The Expendable

This capstone project began as a teardown and recreation of an existing video game. We were given just under four months as a team of six designers, with two artists joining us for the last month.

Our team chose to use Spyro the Dragon as our inspiration because it had clean and simple mechanics which we felt could be expanded on in interesting ways.

After we had recreated the core mechanics of Spyro the Dragon in Unreal Engine 4, we began to experiment with new mechanics to replace or modify the base we had developed.

This iteration process spanned the middle two months of development time and consisted of four two-week sprints in which each designer would develop new mechanics as well as blockout levels to showcase them. These iterations would regularly build off of each other, allowing us to work faster as we developed a code base and an understanding of the game over time.

During the last month, we focused on polishing the game by adding audio and video feedback for the player, new textures and assets courtesy of our art team, and bug hunting individually and as a team.

Trailer

We created a trailer for our game by cutting together gameplay footage and exported camera footage from UE4’s cinematic system.

Postmortem

Below is a short postmortem video recorded by the team during the last weeks of our degree program. We discuss what went well, what we could have done better, and what we learned from the project.

Preproduction

Our first month was spent primarily on getting the game in a functional prototype state so that we could begin our iteration. This meant getting the player model up and moving, creating a toybox for testing and metrics, and designing some of the earliest iterations of our base mechanics.

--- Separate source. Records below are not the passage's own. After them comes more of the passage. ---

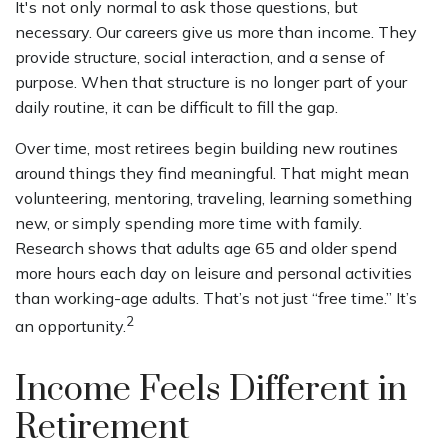
It's not only normal to ask those questions, but
necessary. Our careers give us more than income. They
provide structure, social interaction, and a sense of
purpose. When that structure is no longer part of your
daily routine, it can be difficult to fill the gap.
Over time, most retirees begin building new routines
around things they find meaningful. That might mean
volunteering, mentoring, traveling, learning something
new, or simply spending more time with family.
Research shows that adults age 65 and older spend
more hours each day on leisure and personal activities
than working-age adults. That’s not just “free time.” It’s
2
an opportunity.
Income Feels Different in
Retirement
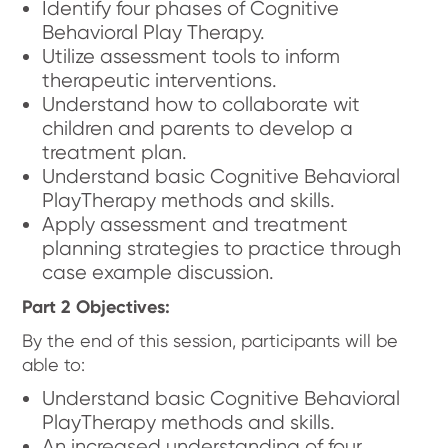
Identify four phases of Cognitive
Behavioral Play Therapy.
Utilize assessment tools to inform
therapeutic interventions.
Understand how to collaborate wit
children and parents to develop a
treatment plan.
Understand basic Cognitive Behavioral
PlayTherapy methods and skills.
Apply assessment and treatment
planning strategies to practice through
case example discussion.
Part 2 Objectives:
By the end of this session, participants will be
able to:
Understand basic Cognitive Behavioral
PlayTherapy methods and skills.
An increased understanding of four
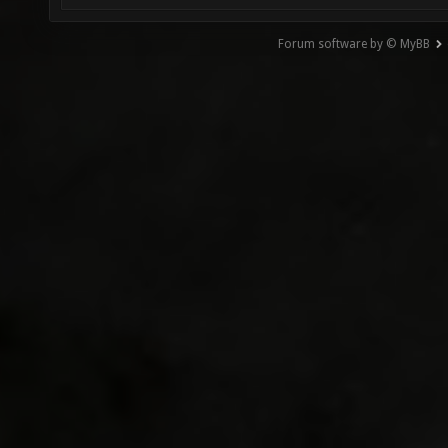
Forum software by © MyBB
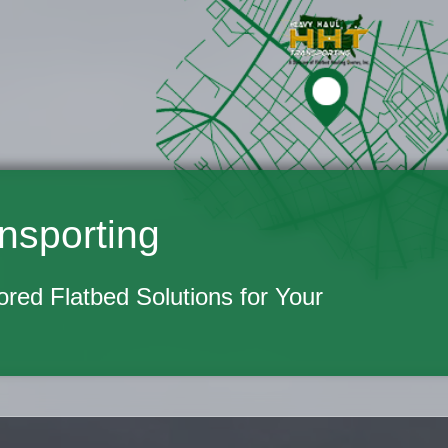
nsporting
lored Flatbed Solutions for Your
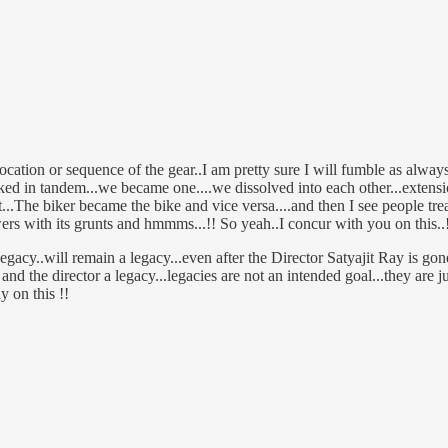
location or sequence of the gear..I am pretty sure I will fumble as alw
ed in tandem...we became one....we dissolved into each other...extensi
.The biker became the bike and vice versa....and then I see people treat
s with its grunts and hmmms...!! So yeah..I concur with you on this..!!
gacy..will remain a legacy...even after the Director Satyajit Ray is gone.
nd the director a legacy...legacies are not an intended goal...they are j
y on this !!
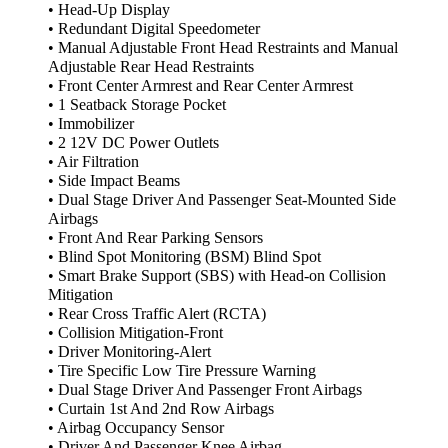
• Head-Up Display
• Redundant Digital Speedometer
• Manual Adjustable Front Head Restraints and Manual
Adjustable Rear Head Restraints
• Front Center Armrest and Rear Center Armrest
• 1 Seatback Storage Pocket
• Immobilizer
• 2 12V DC Power Outlets
• Air Filtration
• Side Impact Beams
• Dual Stage Driver And Passenger Seat-Mounted Side
Airbags
• Front And Rear Parking Sensors
• Blind Spot Monitoring (BSM) Blind Spot
• Smart Brake Support (SBS) with Head-on Collision
Mitigation
• Rear Cross Traffic Alert (RCTA)
• Collision Mitigation-Front
• Driver Monitoring-Alert
• Tire Specific Low Tire Pressure Warning
• Dual Stage Driver And Passenger Front Airbags
• Curtain 1st And 2nd Row Airbags
• Airbag Occupancy Sensor
• Driver And Passenger Knee Airbag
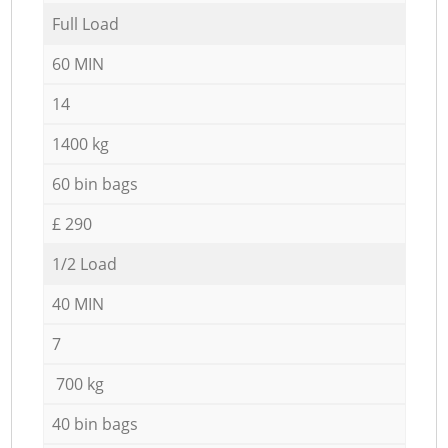
Full Load
60 MIN
14
1400 kg
60 bin bags
£ 290
1/2 Load
40 MIN
7
700 kg
40 bin bags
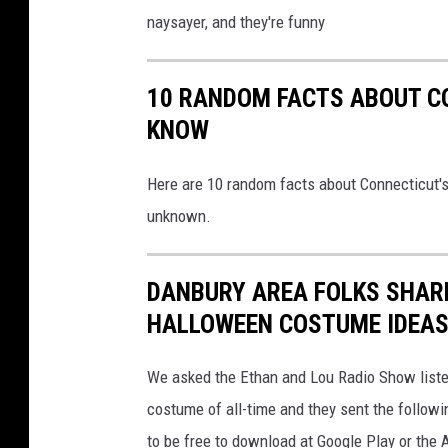
naysayer, and they're funny
10 RANDOM FACTS ABOUT C
KNOW
Here are 10 random facts about Connecticut's
unknown.
DANBURY AREA FOLKS SHARE
HALLOWEEN COSTUME IDEAS
We asked the Ethan and Lou Radio Show listen
costume of all-time and they sent the follow
to be free to download at Google Play or the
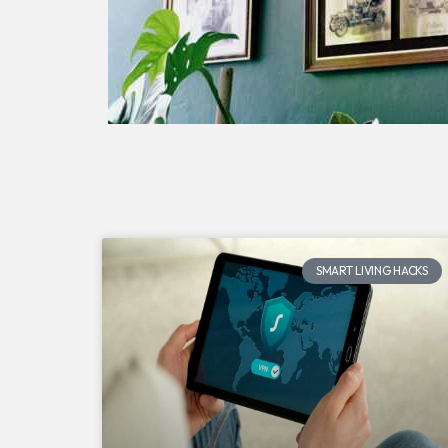
SMART LIVING HACKS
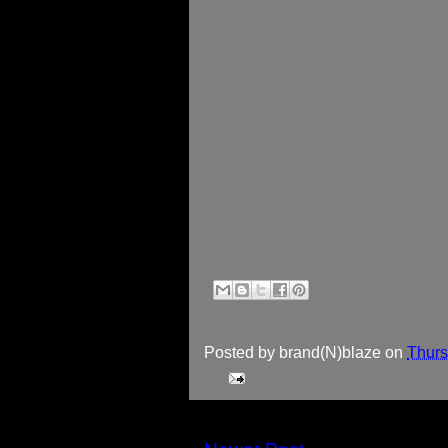
Posted by
brand(N)blaze
on
Thurs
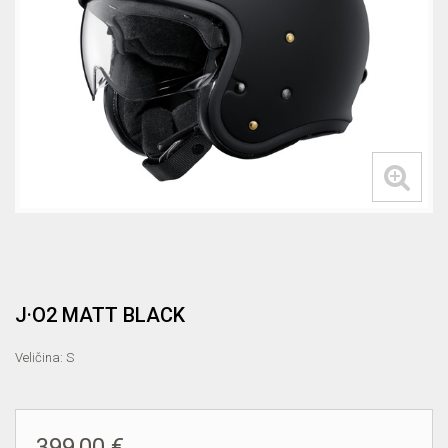
J·O2 MATT BLACK
Veličina: S
399,00 €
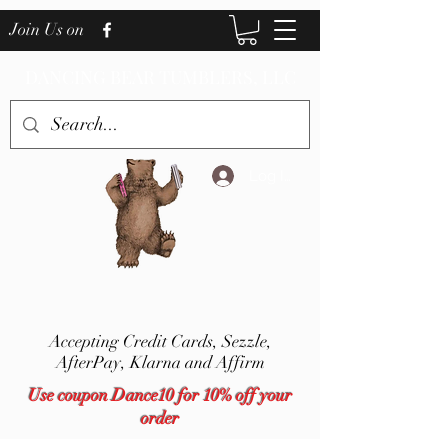
Join Us on
DANCING BEAR TUMBLERS, LLC
Log In
Accepting Credit Cards,
Sezzle,
AfterPay, Klarna and Affirm
Use coupon Dance10 for 10% off your
order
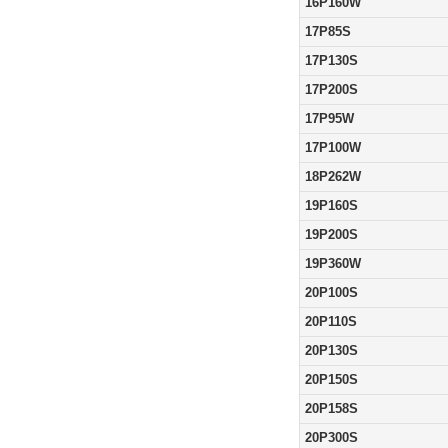
16P160W
17P85S
17P130S
17P200S
17P95W
17P100W
18P262W
19P160S
19P200S
19P360W
20P100S
20P110S
20P130S
20P150S
20P158S
20P300S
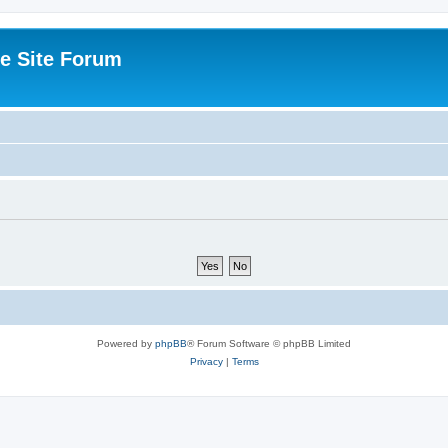
e Site Forum
Powered by
phpBB
® Forum Software © phpBB Limited
Privacy
|
Terms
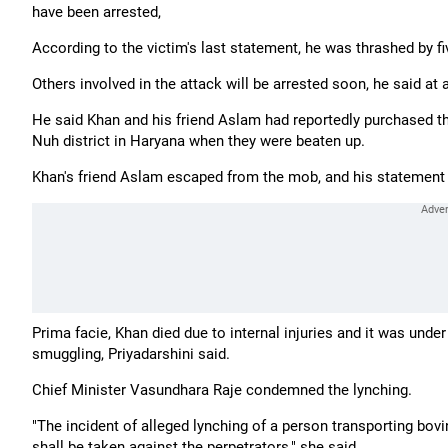
have been arrested,
According to the victim's last statement, he was thrashed by fiv
Others involved in the attack will be arrested soon, he said at
He said Khan and his friend Aslam had reportedly purchased t
Nuh district in Haryana when they were beaten up.
Khan's friend Aslam escaped from the mob, and his statement w
Prima facie, Khan died due to internal injuries and it was und
smuggling, Priyadarshini said.
Chief Minister Vasundhara Raje condemned the lynching.
"The incident of alleged lynching of a person transporting bovi
shall be taken against the perpetrators," she said.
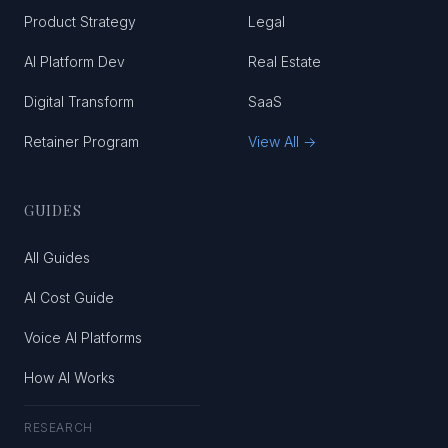
Product Strategy
Legal
AI Platform Dev
Real Estate
Digital Transform
SaaS
Retainer Program
View All →
GUIDES
All Guides
AI Cost Guide
Voice AI Platforms
How AI Works
RESEARCH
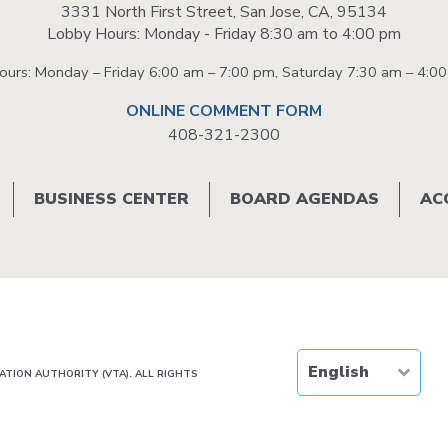
3331 North First Street, San Jose, CA, 95134
Lobby Hours: Monday - Friday 8:30 am to 4:00 pm
58 PM
1:02 PM
1:12 PM
1:18 PM
Hours: Monday – Friday 6:00 am – 7:00 pm, Saturday 7:30 am – 4:0
8 PM
1:32 PM
1:42 PM
1:48 PM
ONLINE COMMENT FORM
408-321-2300
8 PM
2:02 PM
2:12 PM
2:18 PM
8 PM
2:32 PM
2:55 PM
3:02 PM
BUSINESS CENTER
BOARD AGENDAS
AC
9 PM
3:03 PM
3:14 PM
3:21 PM
9 PM
3:33 PM
3:43 PM
3:49 PM
9 PM
4:03 PM
4:14 PM
4:20 PM
TION AUTHORITY (VTA). ALL RIGHTS
9 PM
4:33 PM
4:44 PM
4:50 PM
9 PM
5:03 PM
5:13 PM
5:20 PM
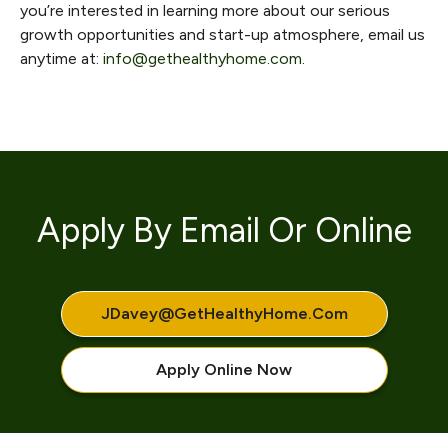
you’re interested in learning more about our serious
growth opportunities and start-up atmosphere, email us
anytime at:
info@gethealthyhome.com
.
Apply By Email Or Online
JDavey@getHealthyHome.com
Apply Online Now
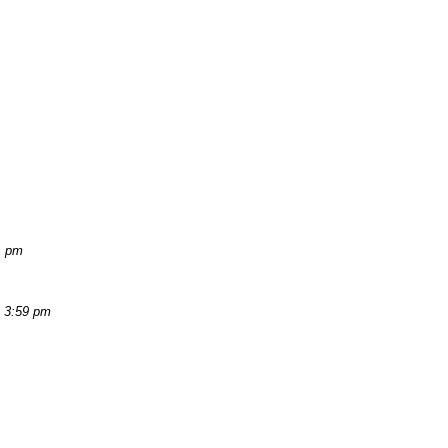
1 pm
, 3:59 pm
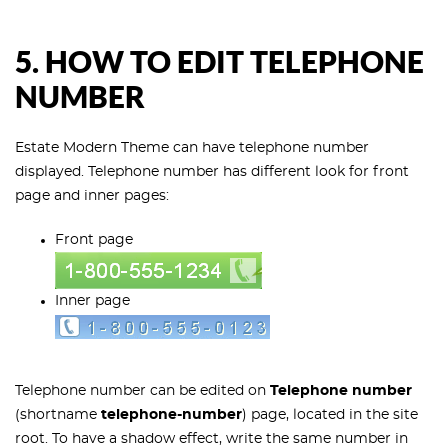
5. HOW TO EDIT TELEPHONE
NUMBER
Estate Modern Theme can have telephone number
displayed. Telephone number has different look for front
page and inner pages:
Front page
Inner page
Telephone number can be edited on
Telephone number
(shortname
telephone-number
) page, located in the site
root. To have a shadow effect, write the same number in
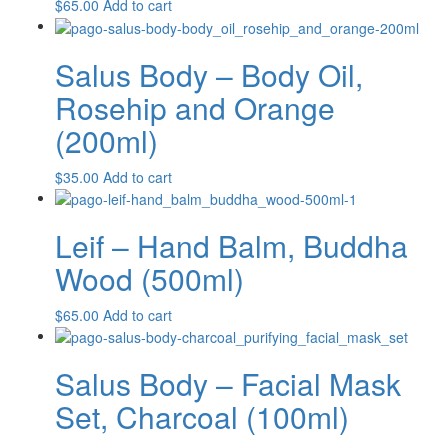
$
65.00
Add to cart
Salus Body – Body Oil,
Rosehip and Orange
(200ml)
$
35.00
Add to cart
Leif – Hand Balm, Buddha
Wood (500ml)
$
65.00
Add to cart
Salus Body – Facial Mask
Set, Charcoal (100ml)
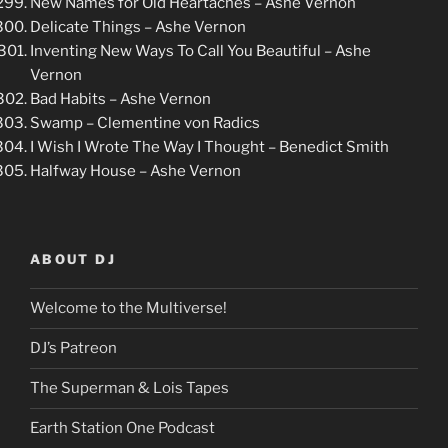
New Names for Old Heartaches – Ashe Vernon
Delicate Things – Ashe Vernon
Inventing New Ways To Call You Beautiful – Ashe
Vernon
Bad Habits – Ashe Vernon
Swamp – Clementine von Radics
I Wish I Wrote The Way I Thought – Benedict Smith
Halfway House – Ashe Vernon
ABOUT DJ
Welcome to the Multiverse!
DJ’s Patreon
The Superman & Lois Tapes
Earth Station One Podcast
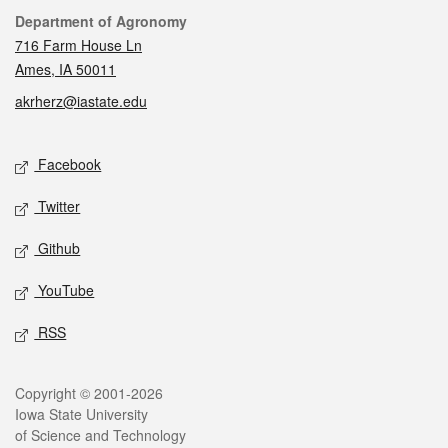
Contact
Department of Agronomy
716 Farm House Ln
Ames, IA 50011
akrherz@iastate.edu
Social media
Facebook
Twitter
Github
YouTube
RSS
Legal
Copyright © 2001-2026
Iowa State University
of Science and Technology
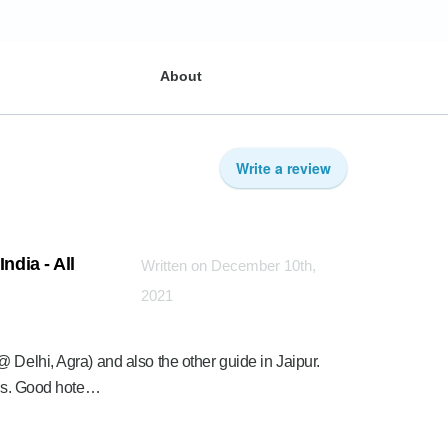
About
Write a review
ndia - All
Written on December 10th,
2021
 Delhi, Agra) and also the other guide in Jaipur.
rips. Good hote…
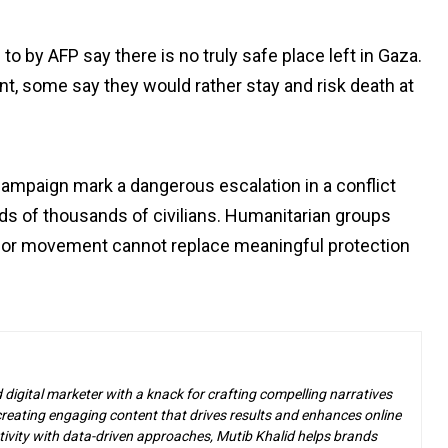
 by AFP say there is no truly safe place left in Gaza.
t, some say they would rather stay and risk death at
ampaign mark a dangerous escalation in a conflict
ds of thousands of civilians. Humanitarian groups
 for movement cannot replace meaningful protection
d digital marketer with a knack for crafting compelling narratives
n creating engaging content that drives results and enhances online
ivity with data-driven approaches, Mutib Khalid helps brands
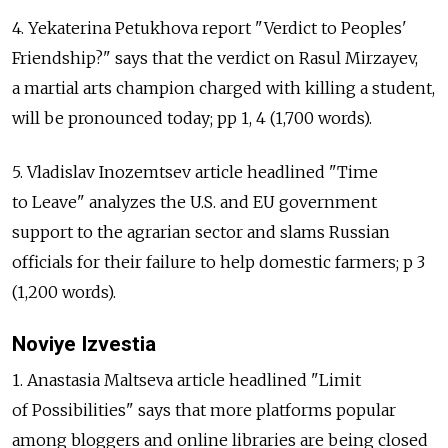
4. Yekaterina Petukhova report "Verdict to Peoples'
Friendship?" says that the verdict on Rasul Mirzayev,
a martial arts champion charged with killing a student,
will be pronounced today; pp 1, 4 (1,700 words).
5. Vladislav Inozemtsev article headlined "Time
to Leave" analyzes the U.S. and EU government
support to the agrarian sector and slams Russian
officials for their failure to help domestic farmers; p 3
(1,200 words).
Noviye Izvestia
1. Anastasia Maltseva article headlined "Limit
of Possibilities" says that more platforms popular
among bloggers and online libraries are being closed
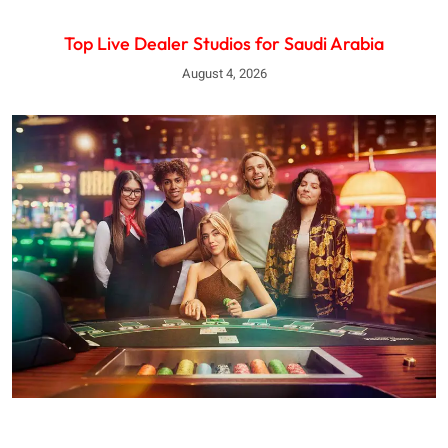
Top Live Dealer Studios for Saudi Arabia
August 4, 2026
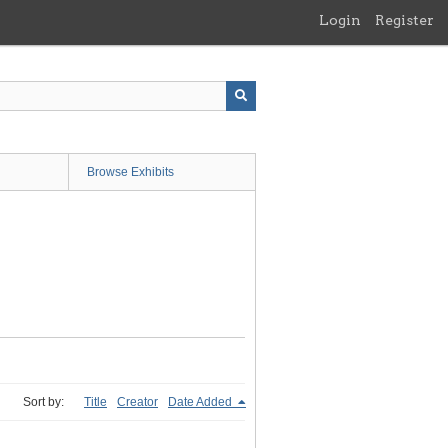
Login
Register
Browse Exhibits
Sort by:
Title
Creator
Date Added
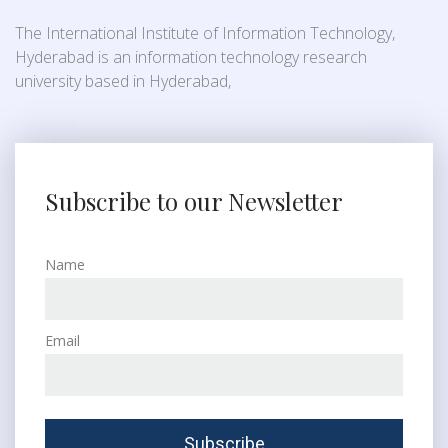
The International Institute of Information Technology,
Hyderabad is an information technology research
university based in Hyderabad,
Subscribe to our Newsletter
Name
Email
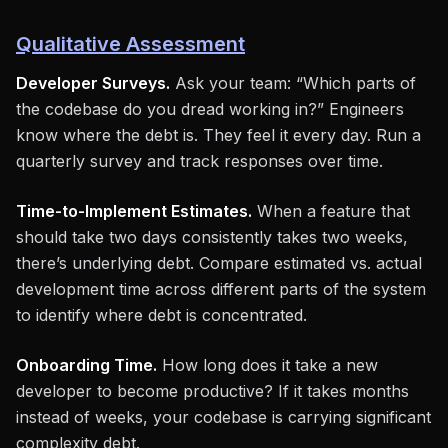
Qualitative Assessment
Developer Surveys.
Ask your team: “Which parts of
the codebase do you dread working in?” Engineers
know where the debt is. They feel it every day. Run a
quarterly survey and track responses over time.
Time-to-Implement Estimates.
When a feature that
should take two days consistently takes two weeks,
there’s underlying debt. Compare estimated vs. actual
development time across different parts of the system
to identify where debt is concentrated.
Onboarding Time.
How long does it take a new
developer to become productive? If it takes months
instead of weeks, your codebase is carrying significant
complexity debt.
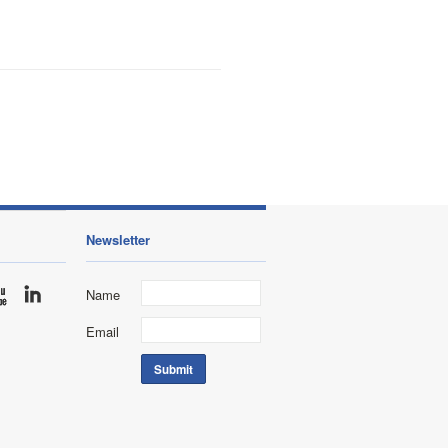
Newsletter
Name
Email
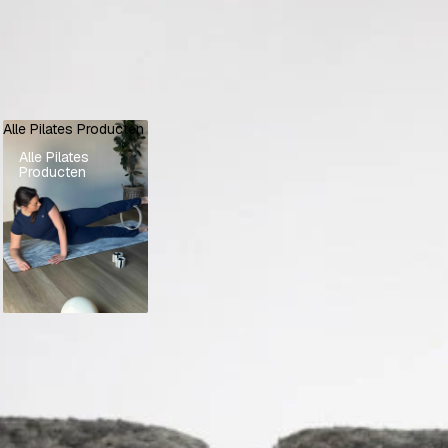
Alle Pilates Producten
Alle Pilates
Producten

Selected Milestone Reviews

Systems Integration

This is where we started implementing new ideas into the game. Each designer was tasked with creating at least one major mechanic and one blockout level per sprint, giving us a wide range of ideas to work with when the time came to narrow them down.

Game Balancing

As we passed the halfway point of the project, the team began focusing more on refining and building on our original ideas. This is where the game stopped playing like Spyro the Dragon and became its own experience.